— Exercise goal —
Write out the data below word for word, leaving out the pictures.
>> Begin Given data
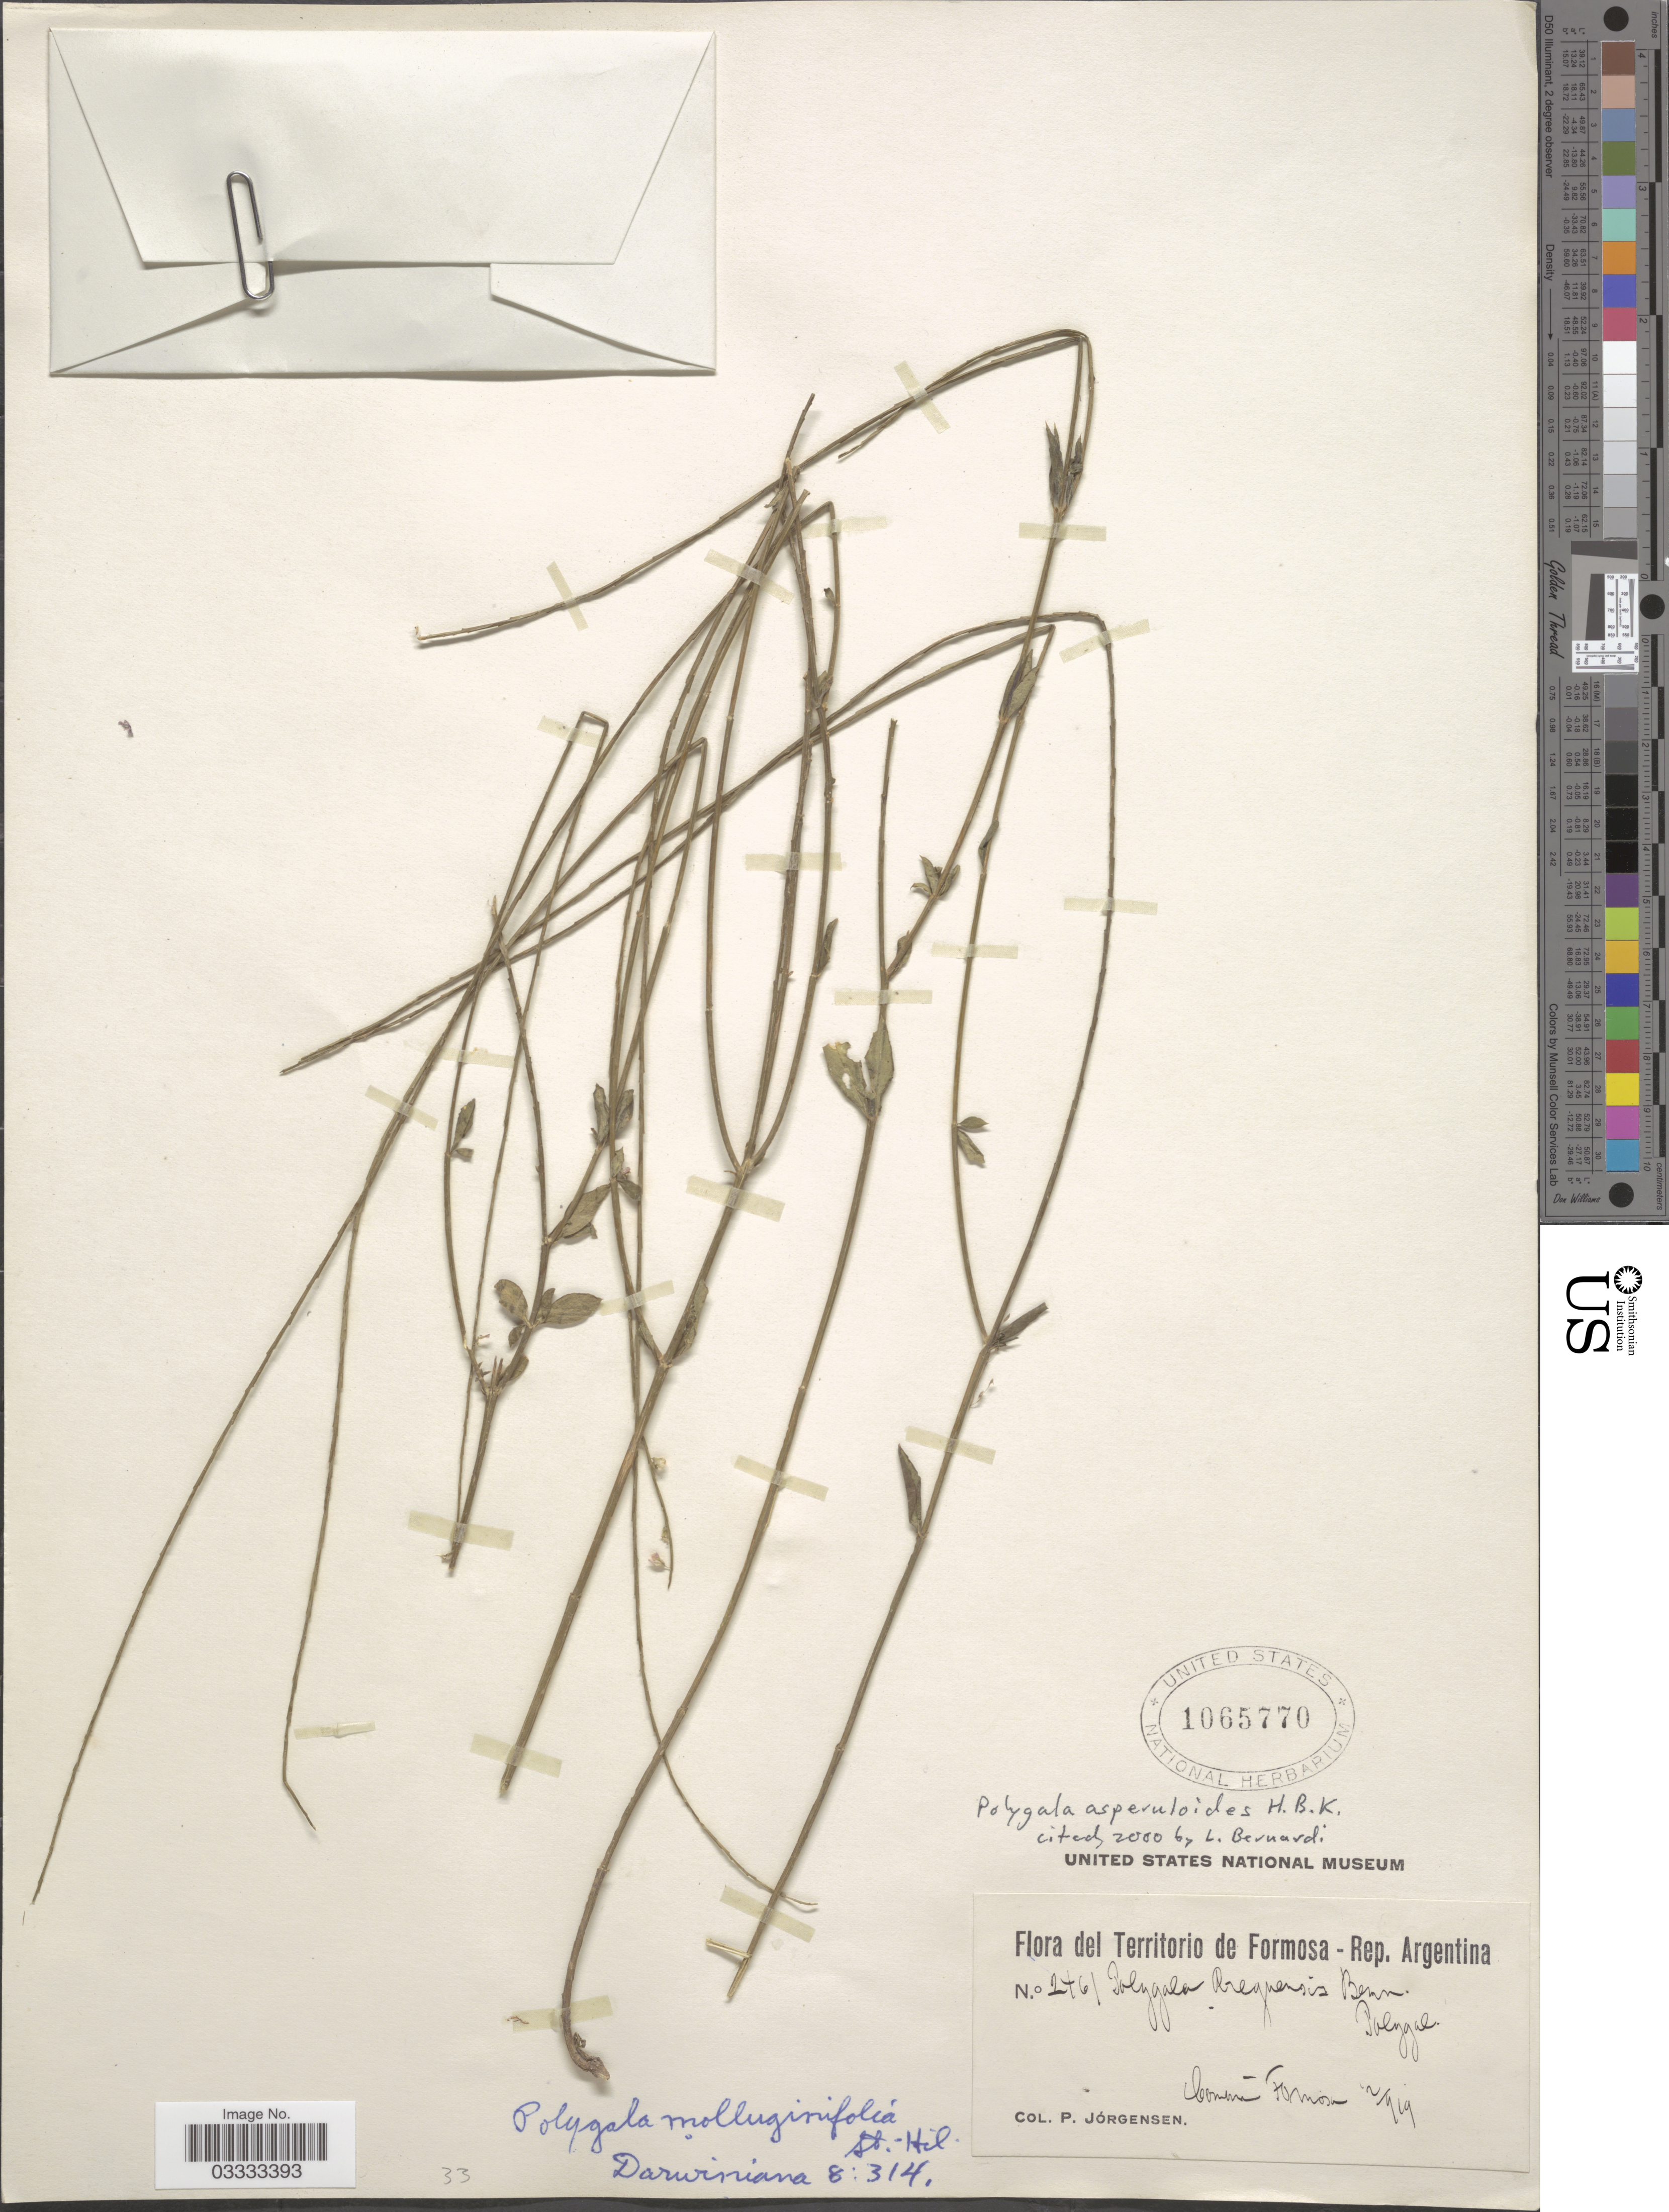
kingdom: Plantae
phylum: Tracheophyta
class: Magnoliopsida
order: Fabales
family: Polygalaceae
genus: Polygala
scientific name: Polygala asperuloides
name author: Kunth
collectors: P. Jörgensen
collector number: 2461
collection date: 1919-02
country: Argentina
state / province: Formosa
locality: Commón Formosa.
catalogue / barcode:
>> End Given data
— Task result —
kingdom: Plantae
phylum: Tracheophyta
class: Magnoliopsida
order: Fabales
family: Polygalaceae
genus: Polygala
scientific name: Polygala asperuloides
name author: Kunth
collectors: P. Jörgensen
collector number: 2461
collection date: 1919-02
country: Argentina
state / province: Formosa
locality: Commón Formosa.
catalogue / barcode:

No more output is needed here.